Giro d’Italia Stage 6 Preview

A hard day in the Apennines with the first summit finish of the race.

Tirannia Adriatica: the gods can be cruel, one day Mikel Landa was making one of his special attacks in the drops, and for once he made it stick and only a few could follow. The next day he crashed out of the Giro and was loaded into an ambulance. Landa’s fall was one of several, Joe Dombrowski went from second on GC to 48th, that’s if he stays in the race pending a concussion check. Pavel Sivakov is out of the race, ditto François Bidard of Ag2r Citroën who would have been tipped for the breakaway on mountain stages to come.

Little else happened on the stage but it was a hectic day for the riders as the inevitable sprint approached. Caleb Ewan was left without his full lead out but perhaps this was a stroke of luck as he surfed the wheels instead and won, surging past Giacomo Nizzolo.

The Route: 160km and 3,600m of vertical gain. It’s uphill from the start, a launchpad for the day’s breakaway but it could take longer for a move to form. Today’s stage sweeps past familiar places from Tirreno-Adriatico like Matelica and Castelraimondo on the way to the Forca Gualdo in the Monte Sibillini. There are 10% slopes early on and this is climb with a spaghetti western feel, a big wide road and in big wide country and passage across to the Forca di Presta with more climbing to the pass.

The descent is as long as it looks, 40km downhill and mostly on a big road, including some tunnels but with plenty of cracks and potholes.

The Finish: a 15km summit finish but it’s got gentle gradients for most of the way, there’s a lot of 4-5% at first, the kind of climb where riding a mountain train helps. The slope starts to bite with 5km to go and it’s over 7% from here to the finish.

The Contenders: a good day for a breakaway but the Israel team will want to keep De Marchi in pink and there are two ways of doing this, one is sending him up the road – and the form is there as long as he’s recovered from Monday – and the other is to chase today, not necessarily too hard but enough so that when the GC riders start hustling for the final climb the break is either brought back or contained. Thomas De Gendt (Lotto-Soudal) as ever comes to mind but is the form there? Bauke Mollema (Trek-Segafredo) will like the route and the chainring ratings below have a few breakaway suggestions.

### Written exercise 1
Revise the Giro stage preview passage that begins at "The descent is" and ends after "to the finish.", changing "potholes" to "loose gravel".
### Written exercise 2
Write what follows in the Giro d'Italia Stage 6 preview, continuing after its final sentence.

### Data excerpts
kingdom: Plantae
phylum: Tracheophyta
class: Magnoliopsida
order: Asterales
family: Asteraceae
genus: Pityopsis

### Exercise response 1
The descent is as long as it looks, 40km downhill and mostly on a big road, including some tunnels but with plenty of cracks and loose gravel.

The Finish: a 15km summit finish but it’s got gentle gradients for most of the way, there’s a lot of 4-5% at first, the kind of climb where riding a mountain train helps. The slope starts to bite with 5km to go and it’s over 7% from here to the finish.

### Exercise response 2
Among the GC contenders Egan Bernal (Ineos) looked great in Sestola but that was on a 10% slope, here you’d think he’ll need more punch to get away but is looking easy so he’s the safe pick today. Simon Yates (Bike Exchange) is worth watching to see if he’s still showing the form he had in the Tour of the Alps, whether the seconds lost in Sestola’s were down to the cold or not.

Egan Bernal
Mollema, Yates, Ciccone, Brambilla, Villella, Conti, Formolo

Weather: a sunny day, 23°C in the valleys but cooler at altitude and it should stay dry.

TV: the start starts at 12.55pm CEST, the big Forca di Gualdo climb is from about 2.45pm onwards and if you tune in around 4.30pm you’ll get the final climb with the finish forecast for 5.15pm CEST.

74 thoughts on “Giro d’Italia Stage 6 Preview”

    • Depends on the time gaps but he’s in very good shape, did a good opening TT, was very strong in the Tour of the Alps and then did a lot of chasing on Tuesday and still all but Dombrowski off his wheel up the final climb.

  1. I’m wondering what the M.O. of Quick Step is from here on in, now that Almeida is effectively out of GC contention?
    Does Evenepoel keep a low profile and just try to go with the flow, then hope to recover time in the final TT?
    It would be understandable, but the most un-Quick Step-like approach to take I’d recall?
    Or does he / can he do something on days like these (cue Matt Monro)?

    • I thought Evenepoel might have featured on the list of potential winners – the gradient it looks like it could be a large-ish GC group at the finish and he seems to be one of the punchier riders. Could see a Roglic-like strategy of time bonuses and TT time gains, or have I misinterpreted Evenepoel’s strengths?

  2. It’s hard to separate the potential winners. Why not Vlasov, Carthy, Bardet, Martin…all assuming that the break is reeled in. I suspect that if Evenepoel can win he will win. He has all the arrogance (no bad thing) and confidence of youth (see Merckx Giro 1968 & TdF 69) and has not yet suffered the setbacks that bring moderation and reason (see Yates 2018).

    Matt Monro: I need help Ecky!

  3. a practical and minor question… I’m always wondering why the course profiles provided by the Giro (and other races) show kilometers ridden on the x-axis, but not kilometers remaining? The television coverage only shows kilometers remaining. So for viewers who watch delayed coverage like myself, and I guess there are many thousands like me, we need to do some quick arithmetic to match up the televised coverage with key points of interest in the race. Obviously not a big deal, but kind of a weird omission considering how basic this is. Why don’t the organizers simply provide two rows of numbers on the x-axis of course profiles: kilometers ridden AND kilometers remaining?

    • +1 (00)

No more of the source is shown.